Laurent LUBRANO - Fonroche Biogaz est une grande réussite et les étapes suivantes de son développement nécessitaient une puissance financière et un support industriel d'un autre niveau, d'où la volonté de passer la main à Total Énergie. Ce qui a aussi motivé notre décision, c'est l'ampleur que prenait notre activité d'éclairage solaire, lancée en 2010. La petite start-up Fonroche Éclairage était devenue une pépite de 200 salariés ! Aujourd'hui nous réalisons un chiffre d'affaires annuel de 65 millions d'euros, qui double tous les ans. Et nous éclairons à peu près une centaine de nouvelles infrastructures tous les mois. Pour vous donner une idée du développement, nous équipions cinq à dix infrastructures par mois il y a cinq ans.

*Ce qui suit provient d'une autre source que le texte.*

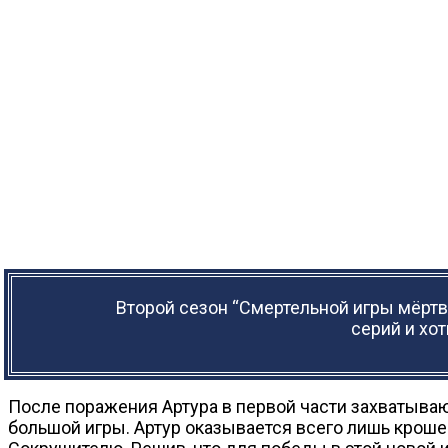
Второй сезон “Смертельной игры мёрт
серий и хот
После поражения Артура в первой части захватываю
большой игры. Артур оказывается всего лишь кроше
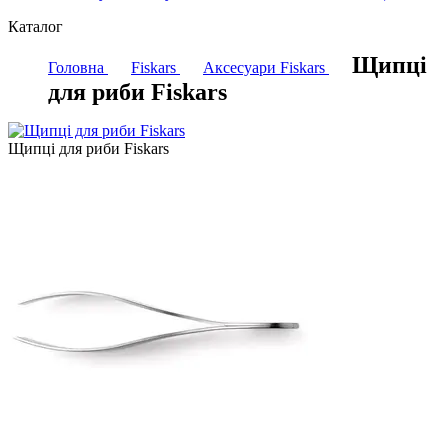
Каталог
Щипці
Головна
Fiskars
Аксесуари Fiskars
для риби Fiskars
Щипці для риби Fiskars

Ce développement est aussi permis par l'adéquation que l'on constate désormais entre le marché, la technologie et les enjeux de développement durable. Non seulement le solaire réduit l'impact carbone de l'éclairage public - 10 lampadaires solaires permettent d'économiser 902 kg de Co2 en moyenne par an en France - mais il est aussi moins coûteux que l'éclairage conventionnel - il ne nécessite pas de raccordement au réseau, donc pas de tranchée à creuser, ni de câble ou de tableau électrique à installer. Globalement, l'investissement est réduit de -10 % à -40 % en fonction de l'infrastructure à équiper. Ce n'est pas négligeable quand on sait que l'éclairage pèse pour 40 % dans la facture d'électricité d'une commune. Un directeur des services qui aujourd'hui n'intègre pas de lampadaire solaire dans un projet d'éclairage public, a priori, c'est surtout qu'il n'est pas assez informé.